Baloni (Badenhorst / Loriot / Niggenkemper)
Fremdenzimmer
(Clean Feed)
The debut album from the NY based Baloni trio, blending chamber techniques with a unique approach to improvisation, as performed by bassist Pascal Niggenkemper, violist Frantz Loriot, and multi-reedist Joachim Badenhorst.
Hemphill, Julius and Peter Kowald
Live at Kassiopeia [2 CDs]
(NoBusiness)
The late great saxophonist Julian Hemphill and bassist Peter Kowald, essential free jazz players from NY and Germany, performing solo and as a duo live at Kassiopeia, Wuppertal in 1987.
Ducret, Marc
Tower, vol. 2
(Ayler)
The 2nd volume of guitarist Ducret's Tower project, an incredible quartet with saxophonist Tim Berne, violinist Dominique Pifarly and drummer Tom Rainey, complex and exultant, intertwining improv.
Mezei, Szilard Wind Quartet
Innen
(Ayler)
Serbian viola-player/composer Szilard Mezei and his Wind Quartet return with a release that crosses contemporary chamber music, European folk-jazz and improvisation in magnificent ways.
Fields, Scott Multiple Joyce Orchestra
Moersbow Ozzo
(Clean Feed)
A live concert of Fields' Quite Large Orchestra (aka Multiple Joyce Orchestra) with Frank Gratkowski, Christina Fuchs, Thomas Lehn, Carl Hubsch, &c. &c. performing modular compositions for improvising chamber group, plus an homage to Merzbow.
Lopes, Luis
Lisbon Berlin Trio
(Clean Feed)
Genre-crossing improvisation with a jazz basis and far-reaching influences from guitarist Luis Lopez and his Berlin Trio of bassist Robert Landfermann and drummer Christian Lillinger.
Savoldelli, Boris
Biocosmopolitan
(MoonJune)
Vocalist Savoldelli in an exquisitely-crafted album of overdubbed vocal work, with help from trumpeter Paolo Fresu and bassist Jimmy Haslip; elaborite harmonies, interlocking rhythms, exultant influences.
SFE - Simon Fell Ensemble
Positions and Descriptions
(Clean Feed)
Commissioned by BBC Radio 3 with an ensemble including Tim Berne, Joe Morris, Rhodri Davies, Jim Denley, Alex Ward & Steve Beresford, this amazing work is organized in traditional movements using a very modern and free language.
Eisenstadt, Harris
September Trio
(Clean Feed)
Drummer Eisenstadt's September trio with pianist Angelica Sanchez and saxophonist Ellery Eskelin in a release of thoughtful, creative, meaningful and lovely music.

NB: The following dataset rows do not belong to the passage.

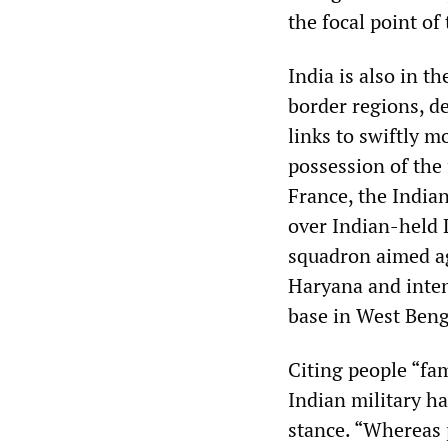
the focal point of
India is also in t
border regions, de
links to swiftly m
possession of the 
France, the India
over Indian-held L
squadron aimed ag
Haryana and inten
base in West Benga
Citing people “fam
Indian military h
stance. “Whereas p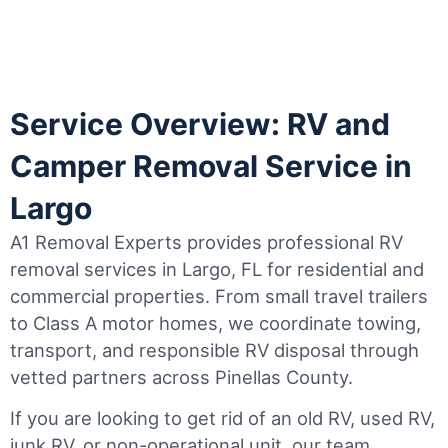
Service Overview: RV and
Camper Removal Service in
Largo
A1 Removal Experts provides professional RV
removal services in Largo, FL for residential and
commercial properties. From small travel trailers
to Class A motor homes, we coordinate towing,
transport, and responsible RV disposal through
vetted partners across Pinellas County.
If you are looking to get rid of an old RV, used RV,
junk RV, or non-operational unit, our team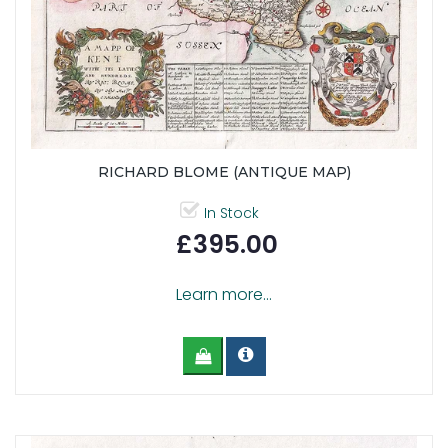
RICHARD BLOME (ANTIQUE MAP)
In Stock
£395.00
Learn more...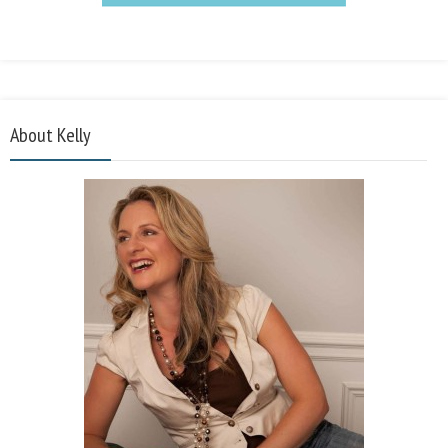
About Kelly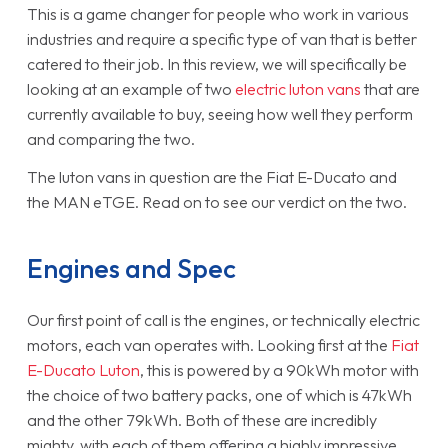
This is a game changer for people who work in various
industries and require a specific type of van that is better
catered to their job. In this review, we will specifically be
looking at an example of two
electric luton vans
that are
currently available to buy, seeing how well they perform
and comparing the two.
The luton vans in question are the Fiat E-Ducato and
the MAN eTGE. Read on to see our verdict on the two.
Engines and Spec
Our first point of call is the engines, or technically electric
motors, each van operates with. Looking first at the
Fiat
E-Ducato Luton
, this is powered by a 90kWh motor with
the choice of two battery packs, one of which is 47kWh
and the other 79kWh. Both of these are incredibly
mighty, with each of them offering a highly impressive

EMJO (European Jazz Movement Orchestra)
EMJO Live in Coimbra
(Clean Feed)
A fresh, enthusiastic and very pertinent vision of the big band model from this large orchestra with a diverse and uniquely European spirit, but globally identifiable as excellent jazz.
Fujii, Satoko Orchestra New York
ETO
(Libra)
Satoko Fujii Orchestra New York in a work based on the Chinese zodiac, referred to as "Eto", in a celebration of husband and trumpeter Natsuki Tamura's 60th birthday, and of the 12 animals of the zodiac.